There were some deficiencies in this study. First, more than one person may provide daily diets for their child, such as when both parents participate; however, this study only investigated the dietary literacy of one provider, and the results may not be sufficiently accurate. Second, measurement bias and social desirability bias may exist, the CEBQ is a subjective scale based on parental reports, and our study only captured the opinion of one diet provider, reports of children's eating behaviours may be biased, furthermore, diet providers may mask their child's poor eating habits to conform to social expectations, future studies could attempt to measure children's eating behaviours in objective ways such as applying cameras.

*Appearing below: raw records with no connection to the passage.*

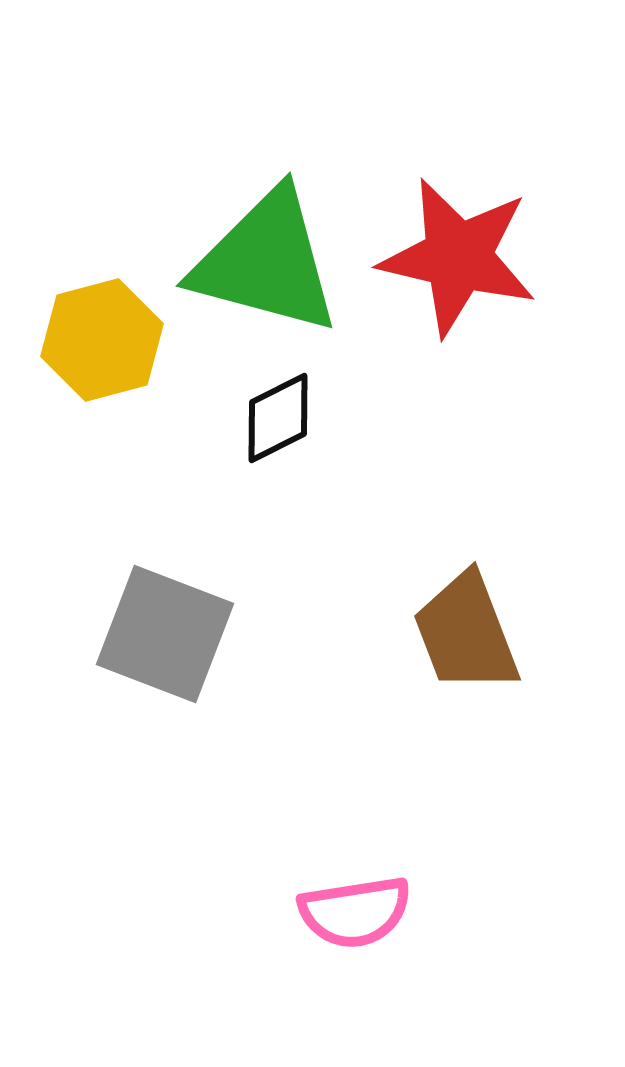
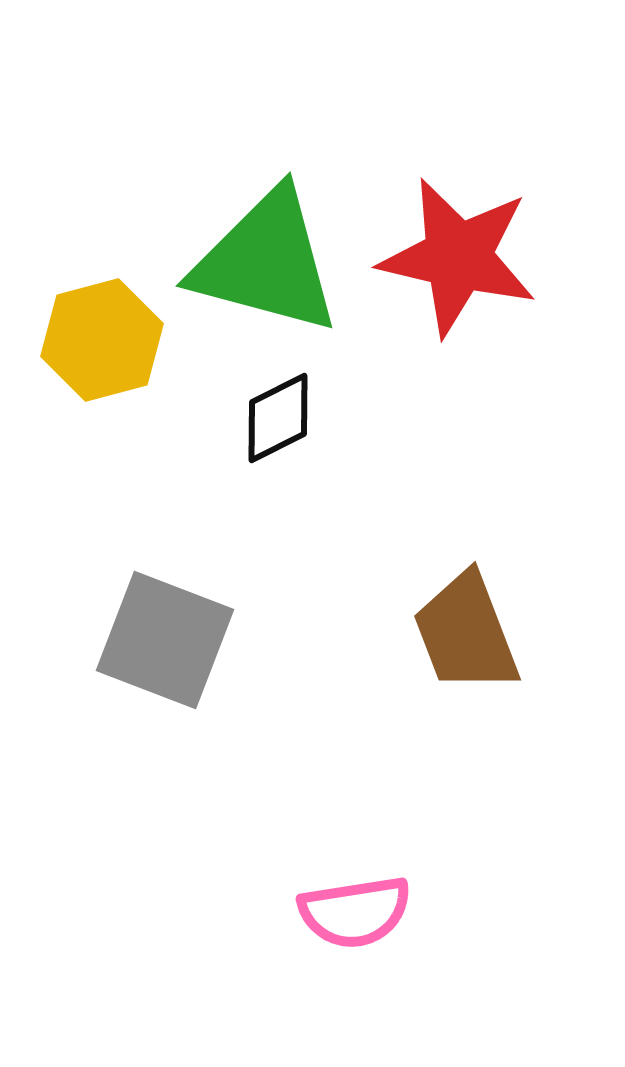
gray square: moved 6 px down
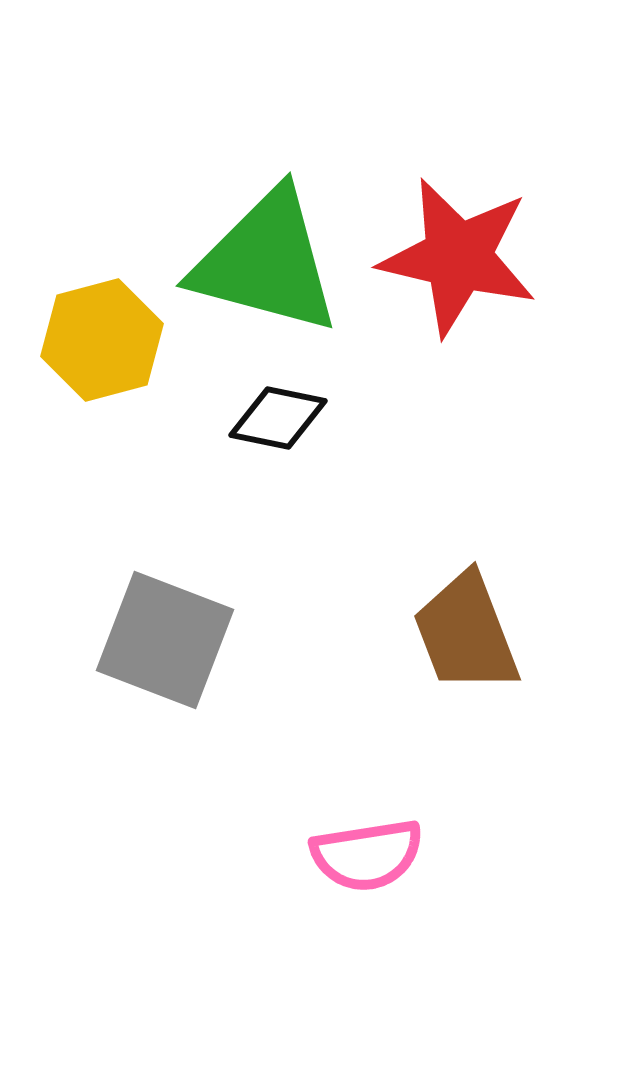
black diamond: rotated 38 degrees clockwise
pink semicircle: moved 12 px right, 57 px up
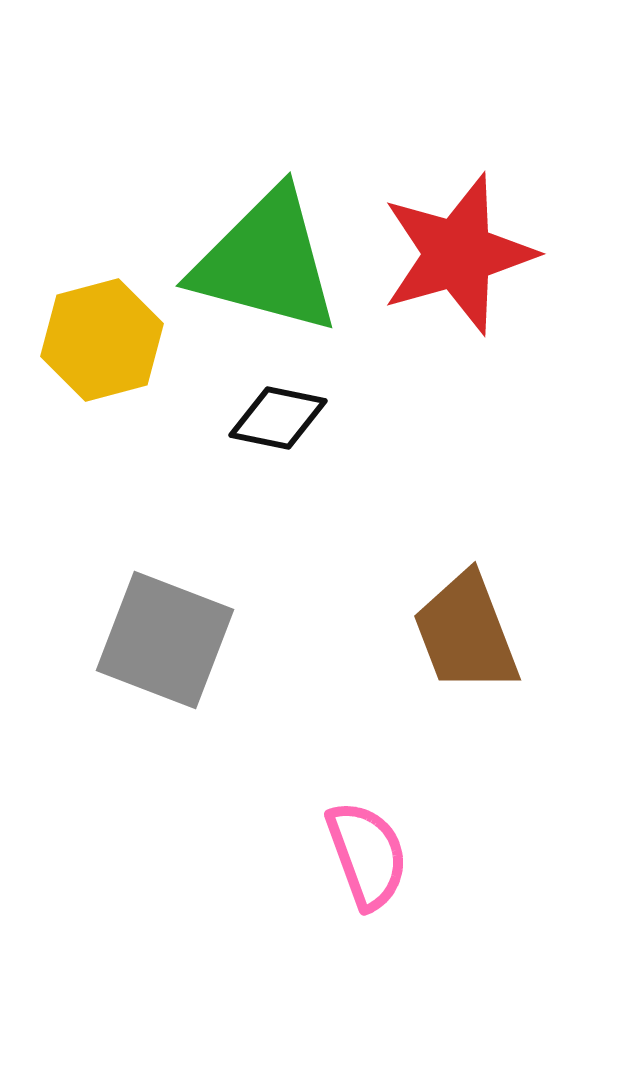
red star: moved 3 px up; rotated 29 degrees counterclockwise
pink semicircle: rotated 101 degrees counterclockwise
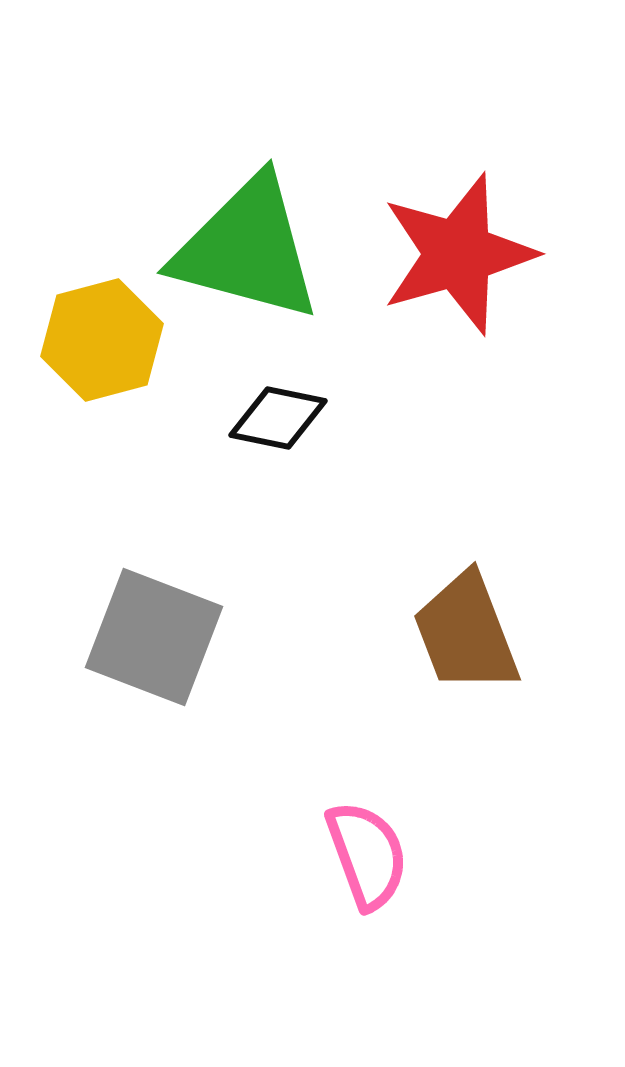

Third, cross-sectional studies limit causality, and further cohort studies or randomized controlled studies can be conducted to examine the relationships between diet providers’ dietary literacy and children's eating behaviours. In addition, due to dietary culture, religious beliefs, and other factors, there are large differences in food choices in different regions. This study only conducted a sample survey in one region, and the survey results cannot be generalized. It is necessary to survey a larger sample population in future studies.

Conclusions

In this study, the dietary literacy of school-age children's daily diet providers was associated with children’s eating behaviours. Although no association was found between the nutritional status of children and the dietary literacy of their dietary providers, previous studies have shown that unhealthy eating behaviours increase the risk of some chronic diseases. Therefore, we can improve the dietary literacy of children's diet providers to cultivate children's healthy eating behaviours. Additionally, appropriate intervention measures, such as improving diet providers’ dietary literacy through education programs, should be formulated with full consideration of socioeconomic and educational levels to reduce the risk of children's nutrition-related diseases and promote children's physical and mental health. In addition, based on the proposed interventions, community trials can be carried out to evaluate the effects of the interventions.